A cigarra e a luta pelo trabalho
Cansado de cantarolar em
vão, pois já não era ouvido fazia tempo, uma cigarra macho do tipo carineta decidiu:
- Preciso fazer algo para
me garantir quando o inverno chegar.
Não queria passar pelo
vexame de mendigar como aquela mal falada cigarra dos tempos de outrora que não
tendo o que comer fora se humilhar à formiga por um nicho que fosse.
Mas o que fazer se só
sabia cantar? Pensou um bocado ante de emergir das trevas.
Viu um bando de
formigas trabalhadoras (isso é só uma coincidência) suprindo o formigueiro e se dispôs a ajudar
em troca de algum quinhão. Mas ouviu que havia excesso de contingente no cordão
e que fosse procurar outro algo para fazer.
- Posso cantar para
vocês enquanto trabalham? Perguntou, já levando os dedinhos às cordas do velho
banjo de quatro cordas, herança do seu tataravô.
- Não insista,
camarada, e veja se não nos atrapalha, o inverno tá logo ali.
Tirou de letra. Não
havia mal que já não tivesse espantado na vida desde que passara pela tormenta
da ecdise. Era preciso caminhar agora.
Adiante, deu com uma
nuvem de gafanhotos-soldado que patrulhavam a região na busca da melhor
vegetação para suprir a demanda. A cigarra logo se ofereceu para patrulhar
também em troca de algum retorno.
Mas de novo ouviu um
não como resposta. Daí propôs, já ajeitando o instrumento e estalando os dedos.
- Posso cantar uma bela
canção para alegrá-los enquanto patrulham.
- Ora, cigarra, desista
de nos iludir com cantigas, somos soldados, não está vendo? Vá procurar outro
que fazer pois o inverno está logo ali.
Nunca pensou que seria
fácil.
Já longe de casa, encontrou
uma colônia de cupins que devoravam um delicioso tronco de pinus-amarelo. Disse
que era bom comer ouvindo música. Os cupins o expulsaram, reclamando que não
tinha nada ali para uma cigarra, ainda mais para uma que só sabia cantar.
Um tanto caído, tentou
convencer um casal de louva-a-deus de que música fazia bem ao coito. Se deu mal. Se
tem uma coisa que louva-a-deus não tem é paciência com cantoria em qualquer
hora. Foi enxotada.
Chegou a flertar com a fêmea de um maribondo-caçador
para ser acolhido por ele na turma. Mas também não deu certo. Quase ele mesmo virou banquete da colmeia.

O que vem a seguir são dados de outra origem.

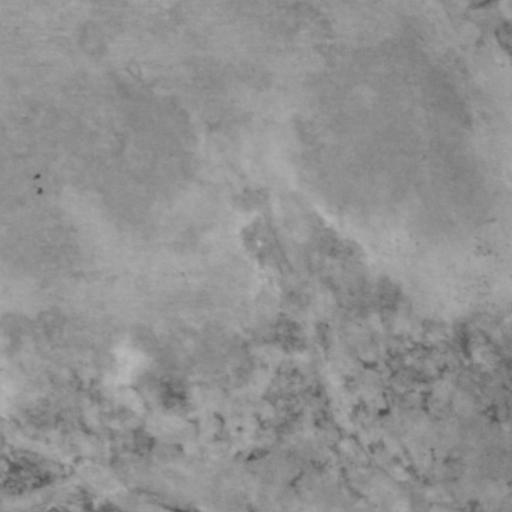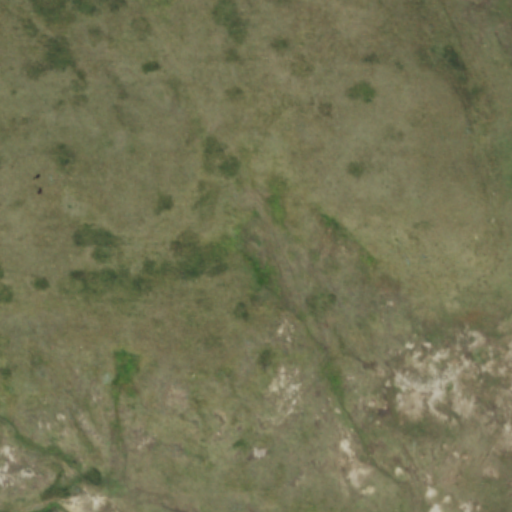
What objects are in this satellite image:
road: (74, 508)
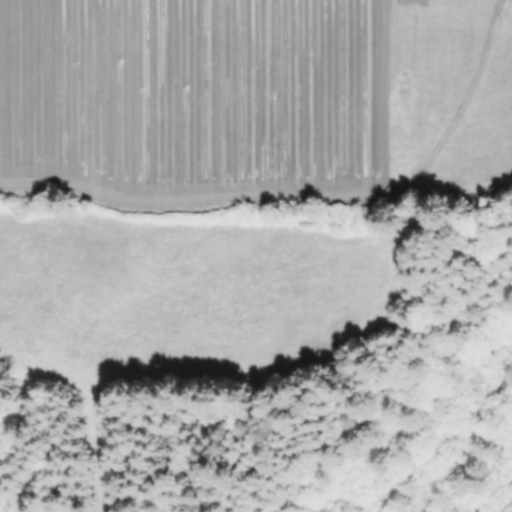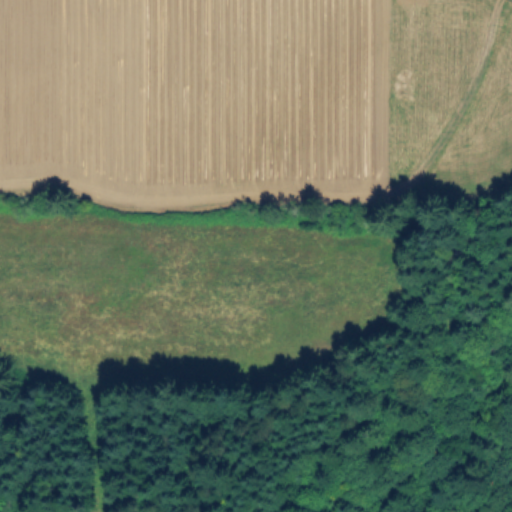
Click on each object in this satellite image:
building: (506, 67)
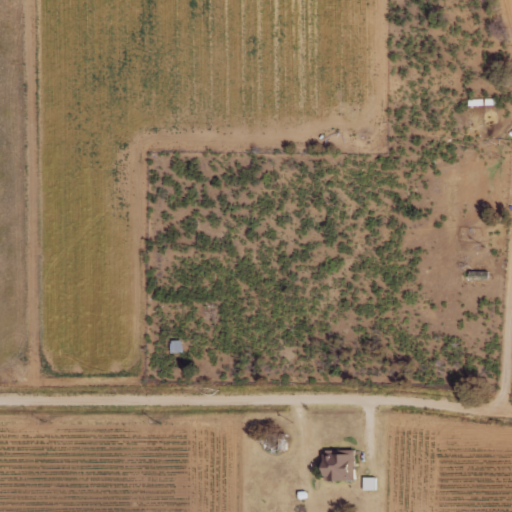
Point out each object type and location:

E o inverno era logo ali. E achar o que comer que
era bom, nada.
Antes de se dá por
vencido, foi atraído por um canto estridente que vinha de longe. Era um canto
belo como aquele que fazia antes da empreitada de sair a procura de trabalho.
Seguiu o canto.
Já era noite quando encontrou um bando de cigarras a cantar fervorosas
as mais lindas canções de toda aquelas terras. Todas felizes com o que mais sabiam fazer para viver.
Nem precisou pedir. Foi chegando e ali ficando também a cantar.
Nem precisou pedir. Foi chegando e ali ficando também a cantar.
Tinha seiva para todos.
Era só cavar.
MORAL DA ESTÓRIA: Toda
luta é inglória quando o que menos importa é viver.